<<<<

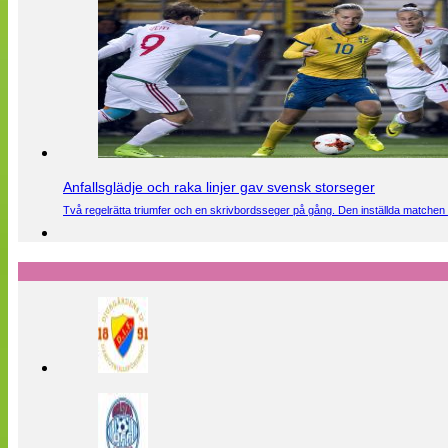
Anfallsglädje och raka linjer gav svensk storseger
Två regelrätta triumfer och en skrivbordsseger på gång. Den inställda matchen 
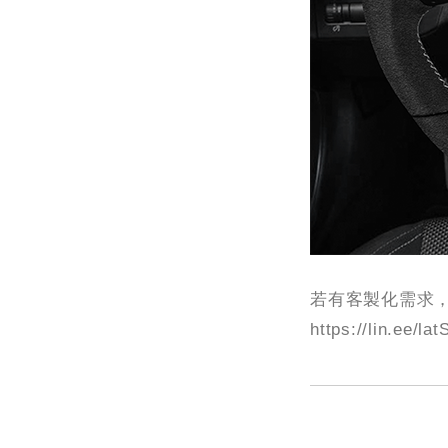
若有客製化需求，
https://lin.ee/lat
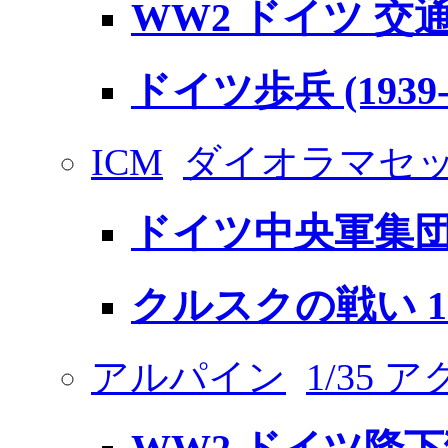
WW2 ドイツ 交
ドイツ歩兵 (1939-1
ICM
ダイオラマセ
ドイツ中央軍集団 1
クルスクの戦い 1
アルパイン
1/35 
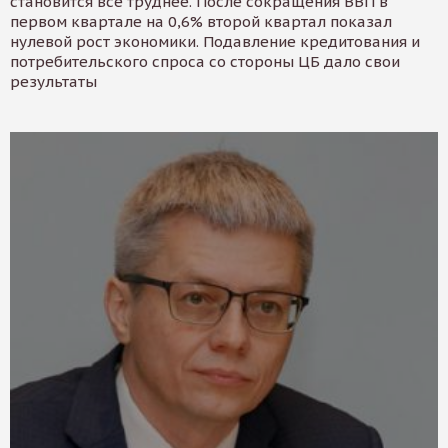
становится все труднее. После сокращения ВВП в
первом квартале на 0,6% второй квартал показал
нулевой рост экономики. Подавление кредитования и
потребительского спроса со стороны ЦБ дало свои
результаты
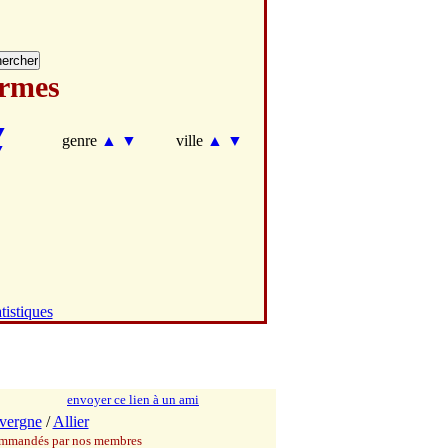
rmes
▼
genre
▲
▼
ville
▲
▼
▼
tistiques
envoyer ce lien à un ami
vergne
/
Allier
commandés par nos membres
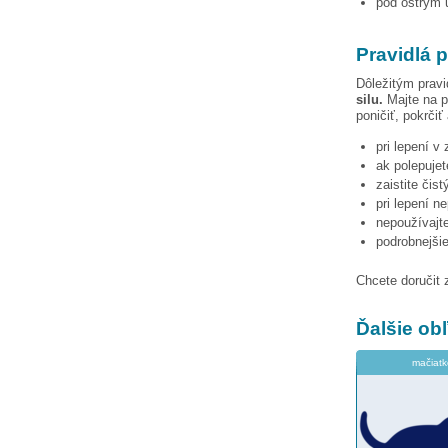
pod ostrým u
Pravidlá p
Dôležitým pravi
silu.
Majte na p
poničiť, pokrčiť
pri lepení v
ak polepujet
zaistite čis
pri lepení n
nepoužívajte
podrobnejši
Chcete doručit 
Ďalšie o
mačiatk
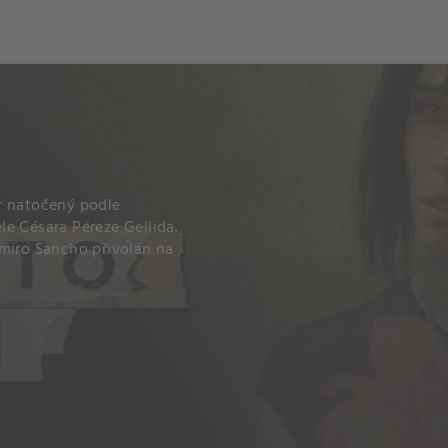
r natočený podle
e Césara Péreze Gellida.
amiro Sancho přivolán na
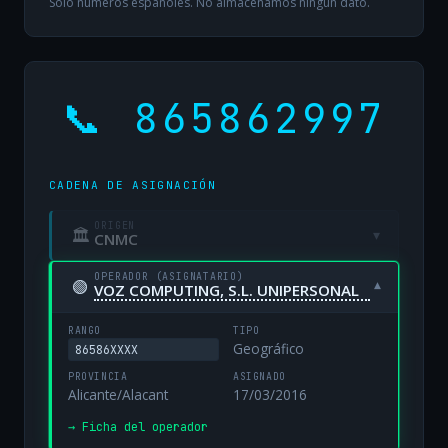
Solo números españoles. No almacenamos ningún dato.
📞 865862997
CADENA DE ASIGNACIÓN
ORIGEN
🏛
▾
CNMC
OPERADOR (ASIGNATARIO)
🟢
▾
VOZ COMPUTING, S.L. UNIPERSONAL
RANGO
TIPO
Geográfico
86586XXXX
PROVINCIA
ASIGNADO
Alicante/Alacant
17/03/2016
→ Ficha del operador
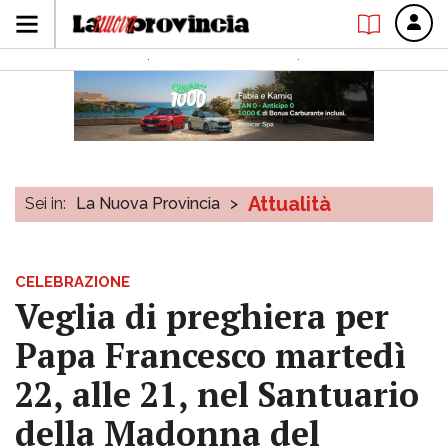
Attualità
Sei in:
La Nuova Provincia
>
CELEBRAZIONE
Veglia di preghiera per
Papa Francesco martedì
22, alle 21, nel Santuario
della Madonna del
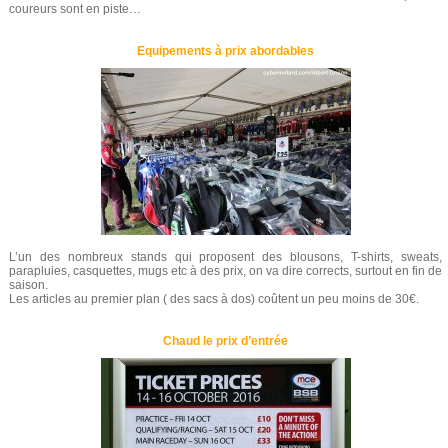
coureurs sont en piste…
Equipements à prix abordables
L’un des nombreux stands qui proposent des blousons, T-shirts, sweats,
parapluies, casquettes, mugs etc à des prix, on va dire corrects, surtout en fin de
saison.
Les articles au premier plan ( des sacs à dos) coûtent un peu moins de 30€.
Chaud le prix d’entrée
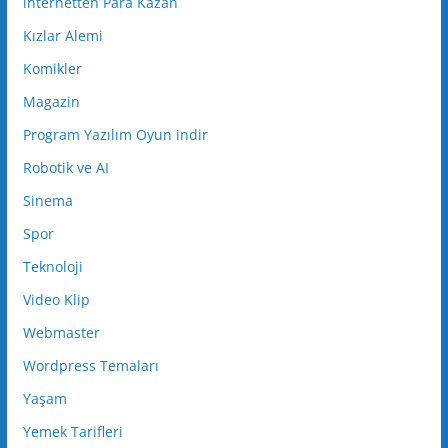
internetten Para Kazan
Kızlar Alemi
Komikler
Magazin
Program Yazılım Oyun indir
Robotik ve AI
Sinema
Spor
Teknoloji
Video Klip
Webmaster
Wordpress Temaları
Yaşam
Yemek Tarifleri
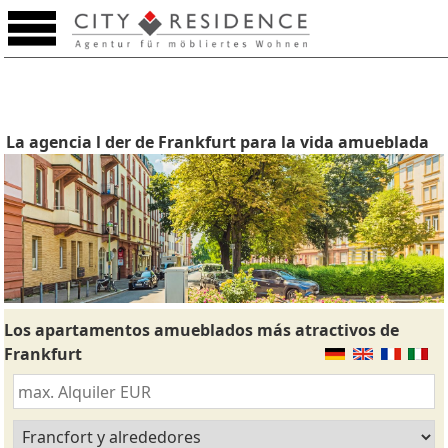
La agencia l der de Frankfurt para la vida amueblada
Los apartamentos amueblados más atractivos de
Frankfurt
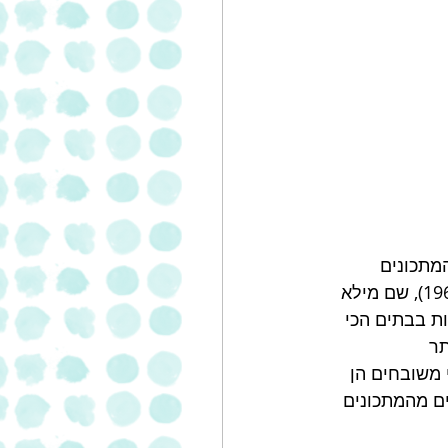
! בחרתי את המתכונים 
וניסיתי אותם במשך כשבע שנים, מהן ארבע שנים שבהן גרנו בלוס-אנג'לס (1968-1972), שם מילא 
ות בבתים הכי 
ר 
 משובחים הן 
ים מהמתכונים 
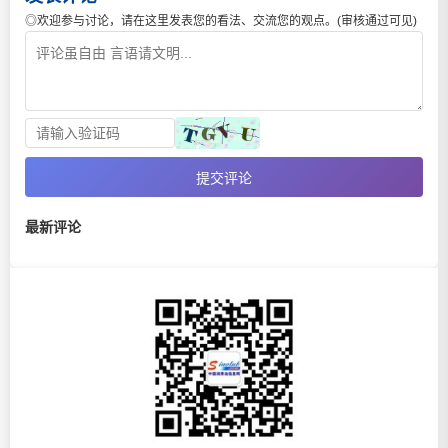
◎欢迎参与讨论，请在这里发表您的看法、交流您的观点。(审核通过可见)
提交评论
最新评论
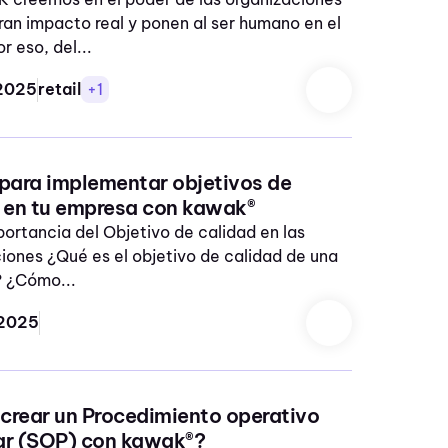
an impacto real y ponen al ser humano en el
r eso, del...
2025
retail
+1
para implementar objetivos de
 en tu empresa con kawak®
portancia del Objetivo de calidad en las
iones ¿Qué es el objetivo de calidad de una
 ¿Cómo...
 2025
rear un Procedimiento operativo
ar (SOP) con kawak®?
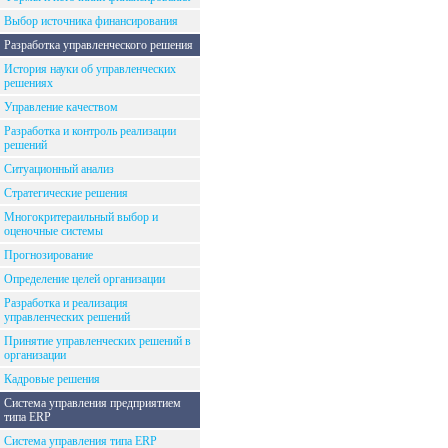
Выбор источника финансирования
Разработка управленческого решения
История науки об управленческих
решениях
Управление качеством
Разработка и контроль реализации
решений
Ситуационный анализ
Стратегические решения
Многокритераильный выбор и
оценочные системы
Прогнозирование
Определение целей организации
Разработка и реализация
управленческих решений
Принятие управленческих решений в
организации
Кадровые решения
Система управления предприятием
типа ERP
Система управления типа ERP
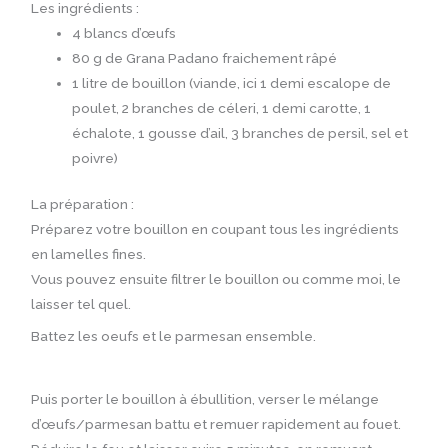
Les ingrédients :
4 blancs d’œufs
80 g de Grana Padano fraichement râpé
1 litre de bouillon (viande, ici 1 demi escalope de
poulet, 2 branches de céleri, 1 demi carotte, 1
échalote, 1 gousse d’ail, 3 branches de persil, sel et
poivre)
La préparation :
Préparez votre bouillon en coupant tous les ingrédients
en lamelles fines.
Vous pouvez ensuite filtrer le bouillon ou comme moi, le
laisser tel quel.
Battez les oeufs et le parmesan ensemble.
Puis porter le bouillon à ébullition, verser le mélange
d’œufs/parmesan battu et remuer rapidement au fouet.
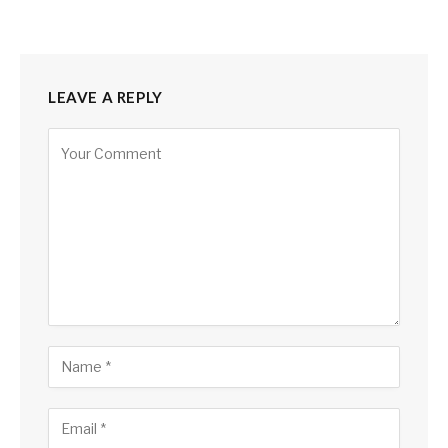
LEAVE A REPLY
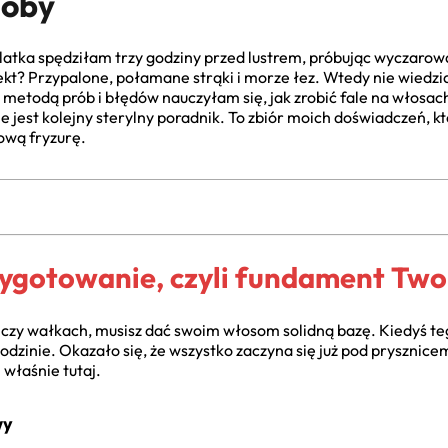
soby
olatka spędziłam trzy godziny przed lustrem, próbując wyczarowa
t? Przypalone, połamane strąki i morze łez. Wtedy nie wiedziała
 metodą prób i błędów nauczyłam się, jak zrobić fale na włosach,
 nie jest kolejny sterylny poradnik. To zbiór moich doświadczeń, 
ową fryzurę.
ygotowanie, czyli fundament Twoi
czy wałkach, musisz dać swoim włosom solidną bazę. Kiedyś teg
odzinie. Okazało się, że wszystko zaczyna się już pod prysznicem
 właśnie tutaj.
wy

>>>>

• _Requirement_: Print, word for word, the part of the records that opens with the line containing "Solo números españoles." and closes with the line containing "della Madonna del", including both of those lines. Leave the pictures out.

• _Response for this exercise_:
Solo números españoles. No almacenamos ningún dato.
📞 865862997
CADENA DE ASIGNACIÓN
ORIGEN
🏛
▾
CNMC
OPERADOR (ASIGNATARIO)
🟢
▾
VOZ COMPUTING, S.L. UNIPERSONAL
RANGO
TIPO
Geográfico
86586XXXX
PROVINCIA
ASIGNADO
Alicante/Alacant
17/03/2016
→ Ficha del operador
Attualità
Sei in:
La Nuova Provincia
>
CELEBRAZIONE
Veglia di preghiera per
Papa Francesco martedì
22, alle 21, nel Santuario
della Madonna del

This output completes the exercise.